■ WRITTEN TASK A ■
From the article on Włodzimierz Ledóchowski, quote the passage from "Włodzimierz Halka Ledóchowski, S.J." to "the Polish Army." word for word.

■ SELECTED EXTRACT ■
>>>>

Włodzimierz Halka Ledóchowski, S.J. (fr: Vladimir, de: Vlodimir; 7 October 1866 – 13 December 1942) was a Polish Catholic priest who served as the 26th Superior-General of the Society of Jesus from 11 February 1914 until his death in 1942. Prior to taking holy orders, he was briefly a page in the Habsburg Court.

Early life
He was one of nine children of Count Antoni Halka Ledóchowski and the Swiss Countess Joséphine née Salis-Zizers. He was born in a manor house built by his father in Loosdorf, near St. Pölten, Lower Austria. His uncle was Cardinal Mieczysław Halka-Ledóchowski, and two of his sisters entered the religious life and have become known as Saint Urszula Ledóchowska and Blessed Teresa Ledóchowska. His brother, Ignacy Kazimierz Ledóchowski, was a General in the Polish Army.

Ledóchowski studied first at the Theresianum in Vienna and was for a time page to the Empress Elizabeth. He went on to study Law at the Jagellonian University in Kraków. He discerned a religious vocation and turned to studies for the priesthood. While attending the Gregorian University in Rome, he applied to join the Jesuits and entered the Society in 1889. Five years later he was ordained priest. At first he took to writing, but was soon made Superior of the Jesuit house in Kraków, then Rector of the College. He became the Polish Vice-Provincial in 1901 and Provincial of Southern Poland in 1902. From 1906 until February 1915 he was an assistant in the German province.

Superior-General of the Jesuits
After the death of Franz Xavier Wernz in August 1914, 49-year-old Ledóchowski became a candidate for the leadership of his order. He was elected the 26th General of the Society on 11 February 1915 on the second ballot.

Despite the serial upheavals of the First World War, the Second World War, and the economic Depression of the 1930s, the Society increased in number during Ledóchowski's term of office. He called the 27th General Congregation to take place at the Germanico to acquaint the Society with the new code of Canon law (published in 1917) and to bring the Jesuit Constitution into line with it. He called another Congregation (the 28th) – between 12 March and 9 May 1937 – for the purpose of appointing appoint a vicar general as with the effects of age he sought competent assistance.

He established the Pontifical Oriental Institute and the Pontifical Russian College and the Institutum Biblicum of the Gregorian University. He extracted a certain emancipation for the Society after the Concordat between the Church and the Italian Government was ratified. Property was returned to the Society, making it possible for the Jesuits to build a new Gregorian University building, transferring from the Palazzo Gabrielli-Borromeo on via del Seminario to Piazza Pilotta near the Quirinal Palace. He then had built the new Curia Generalis in the rione of Borgo, on property acquired from the Holy See on Borgo Santo Spirito, close to Saint Peter's Square. The Concordat is credited with giving new life to the Society of Jesus, whose real-estate increased along with its influence and reputation.

<<<<

■ SOURCE DATA ■
>>>>

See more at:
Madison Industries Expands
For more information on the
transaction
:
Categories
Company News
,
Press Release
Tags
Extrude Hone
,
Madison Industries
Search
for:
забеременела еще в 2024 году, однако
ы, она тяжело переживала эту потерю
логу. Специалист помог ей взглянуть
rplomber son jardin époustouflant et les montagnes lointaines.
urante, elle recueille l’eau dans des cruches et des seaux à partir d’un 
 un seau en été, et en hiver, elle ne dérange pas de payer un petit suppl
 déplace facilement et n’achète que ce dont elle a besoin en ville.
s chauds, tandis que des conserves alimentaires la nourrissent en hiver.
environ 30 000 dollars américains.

<<<<
>>>>

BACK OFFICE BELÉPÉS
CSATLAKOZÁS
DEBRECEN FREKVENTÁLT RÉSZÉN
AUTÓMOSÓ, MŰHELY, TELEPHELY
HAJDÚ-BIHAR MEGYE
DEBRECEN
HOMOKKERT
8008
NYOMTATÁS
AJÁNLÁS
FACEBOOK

<<<<

■ WRITTEN TASK B ■
List every line of the records that contains the string "Industries", matching case.

■ SOLUTION A ■
Włodzimierz Halka Ledóchowski, S.J. (fr: Vladimir, de: Vlodimir; 7 October 1866 – 13 December 1942) was a Polish Catholic priest who served as the 26th Superior-General of the Society of Jesus from 11 February 1914 until his death in 1942. Prior to taking holy orders, he was briefly a page in the Habsburg Court.

Early life
He was one of nine children of Count Antoni Halka Ledóchowski and the Swiss Countess Joséphine née Salis-Zizers. He was born in a manor house built by his father in Loosdorf, near St. Pölten, Lower Austria. His uncle was Cardinal Mieczysław Halka-Ledóchowski, and two of his sisters entered the religious life and have become known as Saint Urszula Ledóchowska and Blessed Teresa Ledóchowska. His brother, Ignacy Kazimierz Ledóchowski, was a General in the Polish Army.

■ SOLUTION B ■
Madison Industries Expands
Madison Industries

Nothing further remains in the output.